Lastly, Curtisha recommends that people become more informed about this autoimmune disease, because when she was diagnosed, she had no prior knowledge of lupus.
“It’s something that I had to learn about over the years. When I was diagnosed 30 years ago, there was not a whole lot of information out about lupus. I remember going to the library trying to find information, and if I did find an article about lupus anywhere, I held onto it dearly.”
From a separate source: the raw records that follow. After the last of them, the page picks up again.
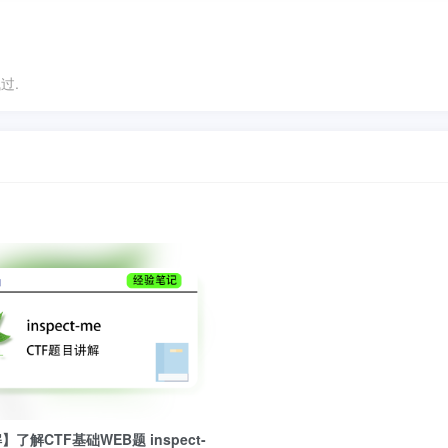
过.
了解CTF基础WEB题 inspect-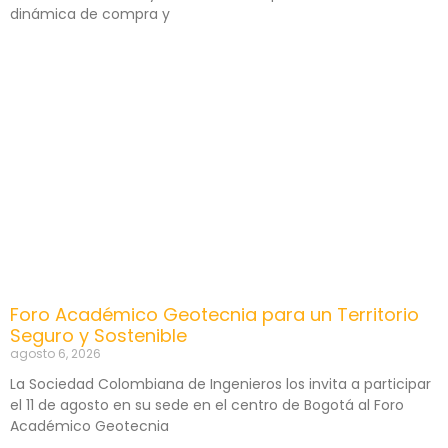
dinámica de compra y
Foro Académico Geotecnia para un Territorio
Seguro y Sostenible
agosto 6, 2026
La Sociedad Colombiana de Ingenieros los invita a participar
el 11 de agosto en su sede en el centro de Bogotá al Foro
Académico Geotecnia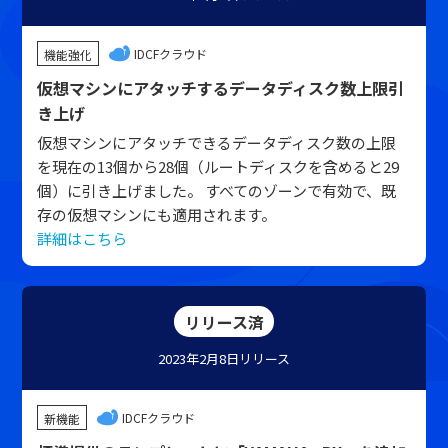
IDCFクラウド
機能強化
仮想マシンにアタッチするデータディスク数上限引
き上げ
仮想マシンにアタッチできるデータディスク数の上限
を現在の13個から28個（ルートディスクを含めると29
個）に引き上げました。 すべてのゾーンで有効で、既
存の仮想マシンにも適用されます。
詳細はこちら
リリース済
2023年2月8日
リリース
IDCFクラウド
新機能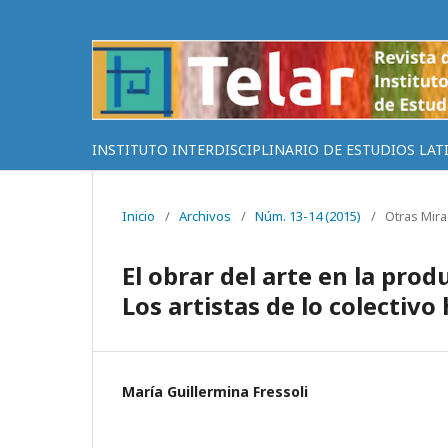
INSTITUTO INTERDISCIPLINARIO DE ESTUDIOS LAT
Inicio
/
Archivos
/
Núm. 13-14 (2015)
/
Otras Mir
El obrar del arte en la pro
Los artistas de lo colectiv
María Guillermina Fressoli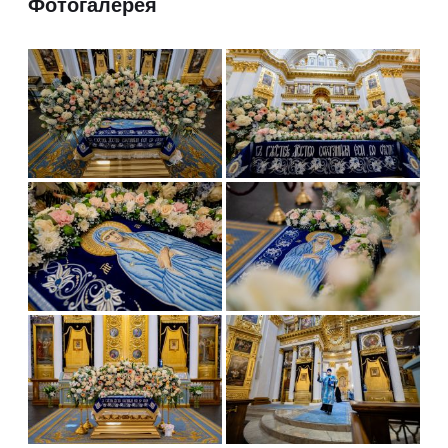
Фотогалерея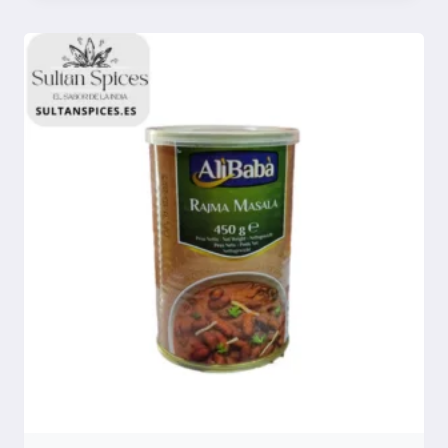
Compara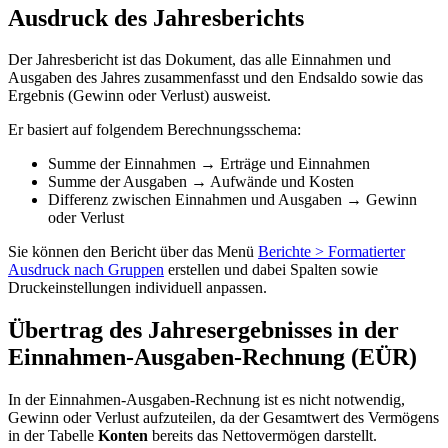
Ausdruck des Jahresberichts
Der Jahresbericht ist das Dokument, das alle Einnahmen und
Ausgaben des Jahres zusammenfasst und den Endsaldo sowie das
Ergebnis (Gewinn oder Verlust) ausweist.
Er basiert auf folgendem Berechnungsschema:
Summe der Einnahmen → Erträge und Einnahmen
Summe der Ausgaben → Aufwände und Kosten
Differenz zwischen Einnahmen und Ausgaben → Gewinn
oder Verlust
Sie können den Bericht über das Menü
Berichte > Formatierter
Ausdruck nach Gruppen
erstellen und dabei Spalten sowie
Druckeinstellungen individuell anpassen.
Übertrag des Jahresergebnisses in der
Einnahmen-Ausgaben-Rechnung (EÜR)
In der Einnahmen-Ausgaben-Rechnung ist es nicht notwendig,
Gewinn oder Verlust aufzuteilen, da der Gesamtwert des Vermögens
in der Tabelle
Konten
bereits das Nettovermögen darstellt.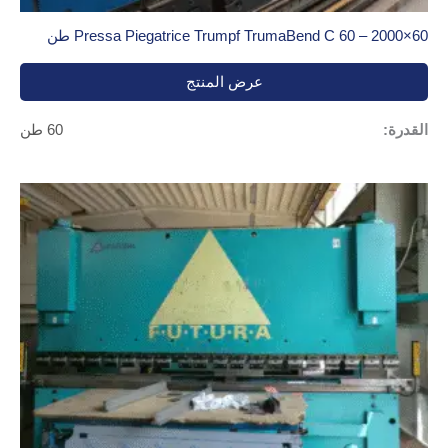
Pressa Piegatrice Trumpf TrumaBend C 60 – 2000×60 طن
عرض المنتج
القدرة:
60 طن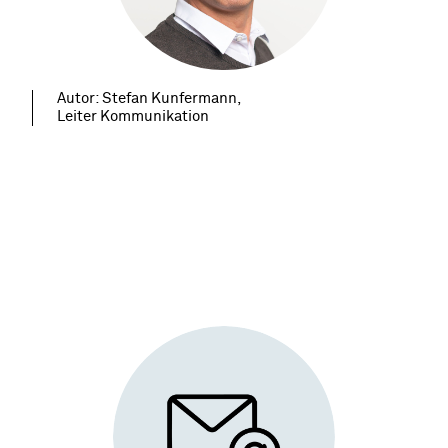
Autor: Stefan Kunfermann,
Leiter Kommunikation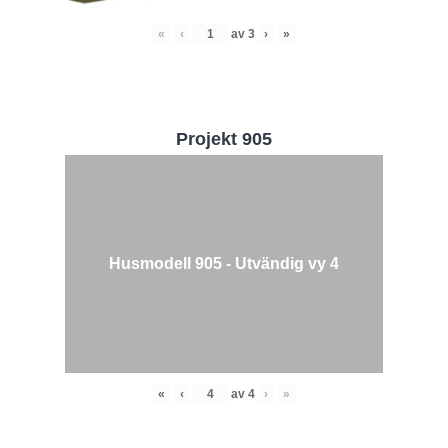
«
‹
av
3
›
»
Projekt 905
Husmodell 905 - Utvändig vy 4
«
‹
av
4
›
»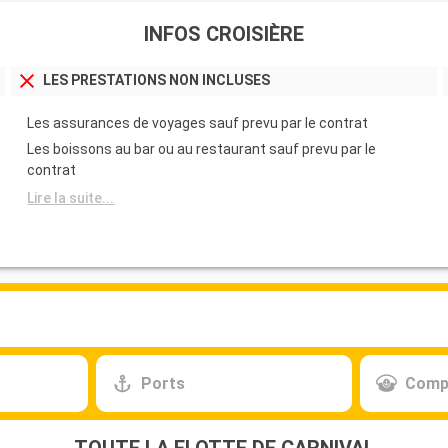
INFOS CROISIÈRE
LES PRESTATIONS NON INCLUSES
Les assurances de voyages sauf prevu par le contrat
Les boissons au bar ou au restaurant sauf prevu par le
contrat
Lire la suite...
Ports
Comp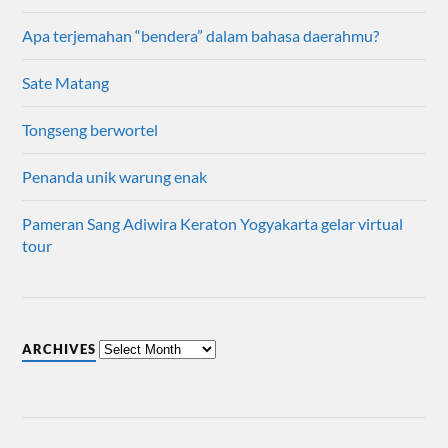
Apa terjemahan “bendera” dalam bahasa daerahmu?
Sate Matang
Tongseng berwortel
Penanda unik warung enak
Pameran Sang Adiwira Keraton Yogyakarta gelar virtual
tour
ARCHIVES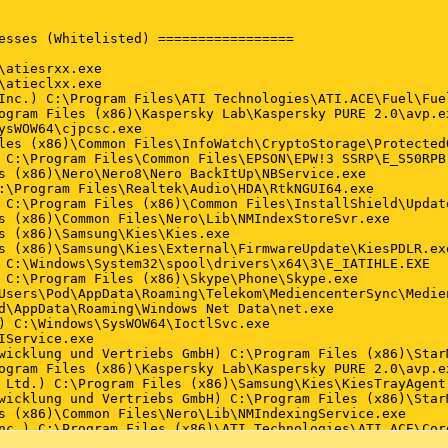
esses (Whitelisted) =================

\atiesrxx.exe

\atieclxx.exe

Inc.) C:\Program Files\ATI Technologies\ATI.ACE\Fuel\Fuel
ogram Files (x86)\Kaspersky Lab\Kaspersky PURE 2.0\avp.ex
ysWOW64\cjpcsc.exe

les (x86)\Common Files\InfoWatch\CryptoStorage\ProtectedO
 C:\Program Files\Common Files\EPSON\EPW!3 SSRP\E_S50RPB.
s (x86)\Nero\Nero8\Nero BackItUp\NBService.exe

:\Program Files\Realtek\Audio\HDA\RtkNGUI64.exe

 C:\Program Files (x86)\Common Files\InstallShield\Update
s (x86)\Common Files\Nero\Lib\
NMIndexStoreSvr.exe
s (x86)\Samsung\Kies\Kies.exe

s (x86)\Samsung\Kies\External\FirmwareUpdate\KiesPDLR.exe
 C:\Windows\System32\spool\drivers\x64\3\E_IATIHLE.EXE

 C:\Program Files (x86)\Skype\Phone\Skype.exe

Users\Pod\AppData\Roaming\Telekom\MediencenterSync\Medien
d\AppData\Roaming\Windows Net Data\net.exe

) C:\Windows\SysWOW64\IoctlSvc.exe

IService.exe

wicklung und Vertriebs GmbH) C:\Program Files (x86)\Star
ogram Files (x86)\Kaspersky Lab\Kaspersky PURE 2.0\avp.ex
 Ltd.) C:\Program Files (x86)\Samsung\Kies\KiesTrayAgent.
wicklung und Vertriebs GmbH) C:\Program Files (x86)\Star
s (x86)\Common Files\Nero\Lib\NMIndexingService.exe

nc.) C:\Program Files (x86)\ATI Technologies\ATI.ACE\Core
:\Program Files (x86)\ATI Technologies\ATI.ACE\Core-Stati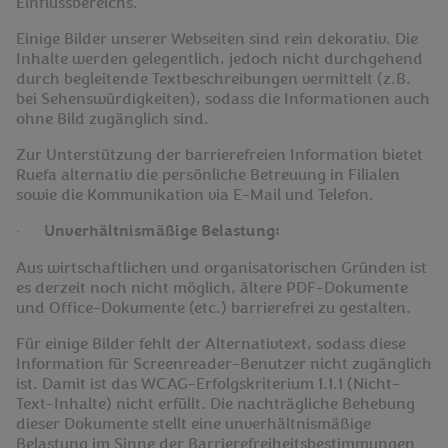
Einflussbereichs.
Einige Bilder unserer Webseiten sind rein dekorativ. Die
Inhalte werden gelegentlich, jedoch nicht durchgehend
durch begleitende Textbeschreibungen vermittelt (z.B.
bei Sehenswürdigkeiten), sodass die Informationen auch
ohne Bild zugänglich sind.
Zur Unterstützung der barrierefreien Information bietet
Ruefa alternativ die persönliche Betreuung in Filialen
sowie die Kommunikation via E-Mail und Telefon.
·
Unverhältnismäßige Belastung:
Aus wirtschaftlichen und organisatorischen Gründen ist
es derzeit noch nicht möglich, ältere PDF-Dokumente
und Office-Dokumente (etc.) barrierefrei zu gestalten.
Für einige Bilder fehlt der Alternativtext, sodass diese
Information für Screenreader-Benutzer nicht zugänglich
ist. Damit ist das WCAG-Erfolgskriterium 1.1.1 (Nicht-
Text-Inhalte) nicht erfüllt. Die nachträgliche Behebung
dieser Dokumente stellt eine unverhältnismäßige
Belastung im Sinne der Barrierefreiheitsbestimmungen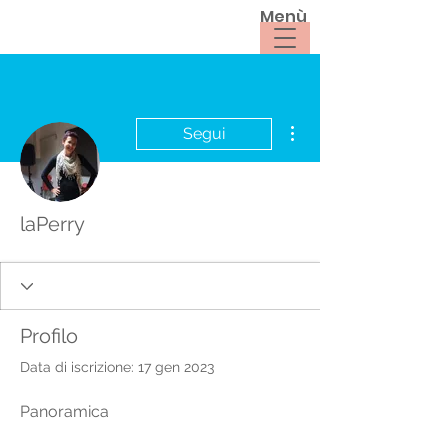
Menù
Altre azioni
Segui
laPerry
Profilo
Data di iscrizione: 17 gen 2023
Panoramica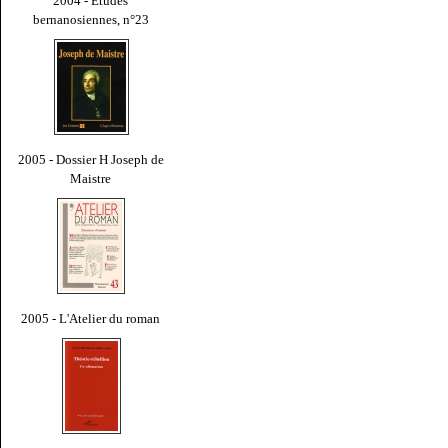
2004 - Études
bernanosiennes, n°23
2005 - Dossier H Joseph de
Maistre
2005 - L'Atelier du roman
She also stresses the importance of those with lupus to take an active role in their health. She says it’s imperative that a person knows what medications they’re taking, what their lab results mean, etc.
Through the years, Curtisha has been involved with the Lupus Foundation and she does advocacy work in hopes of helping people become more aware of lupus and how it can affect Black women. Curtisha is a light in this world, and she will continue shining it on others.